- Directed by: Gérard Pullicino
- Written by: Vincent Lambert Gérard Pullicino Serge Richez
- Produced by: Georges Benayoun
- Starring: Mitchell David Rothpan Maria de Medeiros Michel Jonasz Tchéky Karyo
- Cinematography: Éric Cayla
- Edited by: Laurent Rouan
- Music by: Gérard Pullicino Ken Worth
- Production companies: Allegro Films IMA Productions
- Distributed by: AFMD Motion International
- Release date: April 7, 1999;
- Running time: 95 minutes
- Countries: Canada France
- Language: French

= Babel (1999 film) =

Babel is a fantasy adventure film, directed by Gérard Pullicino and released in 1999.

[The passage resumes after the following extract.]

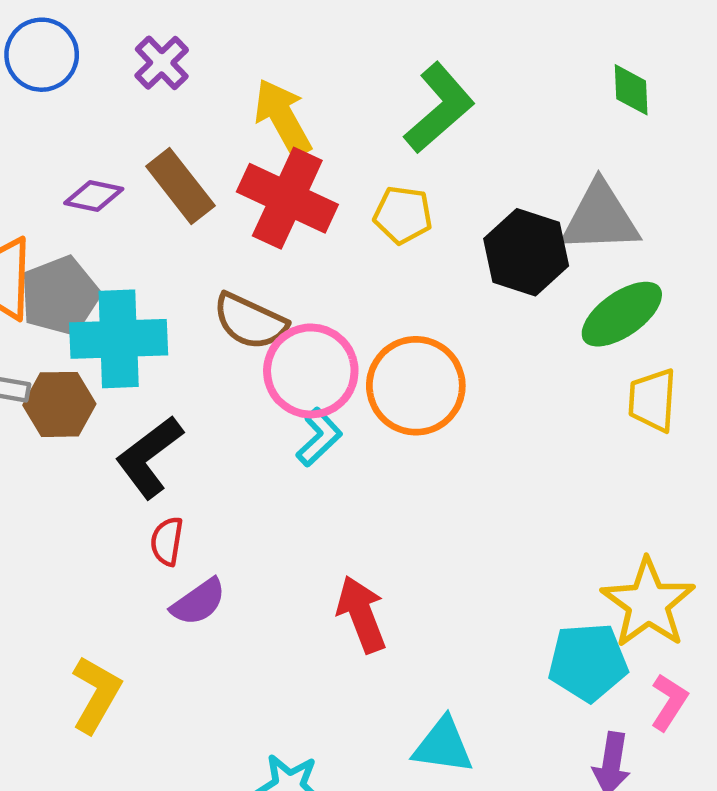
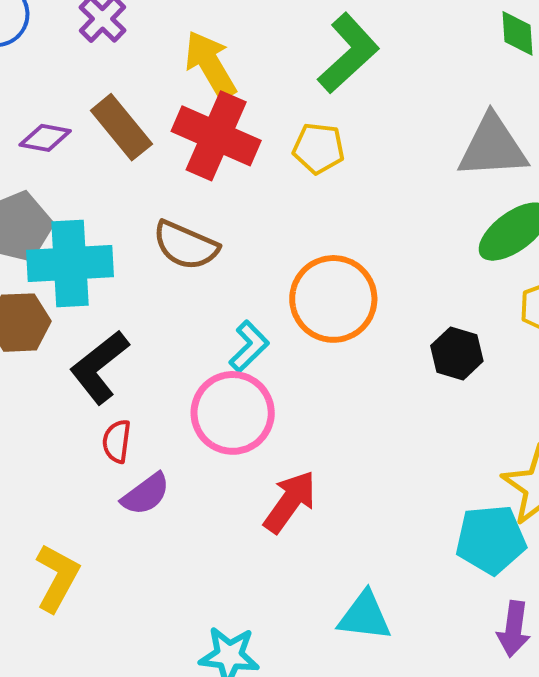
black hexagon: (526, 252) -> (457, 353), moved, size x0.7
pink circle: (311, 371) -> (233, 413), moved
red arrow: (361, 614) -> (290, 502), turned 58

The film centres on the Babels, a strange race of trolls who once lived alongside human beings but have been secretly living underground since the Tower of Babel; one day, their map to the secret location of the tower is stolen by a dog who takes it to his human master Patrick Carat (Michel Jonasz), forcing the Babels to team up with Patrick's son David (Mitchell David Rothpan) and David's schoolteacher Alice (Maria de Medeiros) to recover the map before the evil Nemrod (Tchéky Karyo) can steal it to control the world.

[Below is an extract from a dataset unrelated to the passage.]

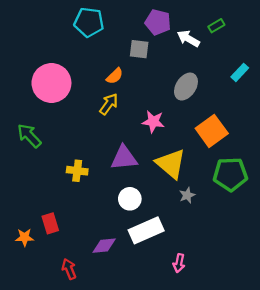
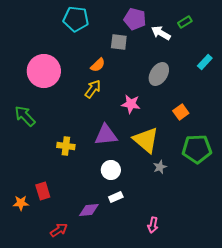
orange square: (212, 131) -> (181, 112), size x0.6
white rectangle: (146, 230) -> (116, 197), moved, size x0.5
red arrow: (69, 269) -> (59, 230), turned 78

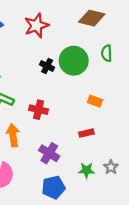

The cast also includes Bronwen Booth, Sheena Larkin, Garry Robbins, Maxim Roy, Mark Camacho, Nagui Fam, Maggie Castle, Dino Tosques, Frank Fontaine, Hassan Hamdani, Bruno Ledez, Claude Giroux, Christopher Heyerdahl, Al Vandecruys, Daniel Emilfork and Maurice Chevit in supporting roles.

==Awards==
Éric Cayla received a Jutra Award nomination for Best Cinematography at the 2nd Jutra Awards in 2000.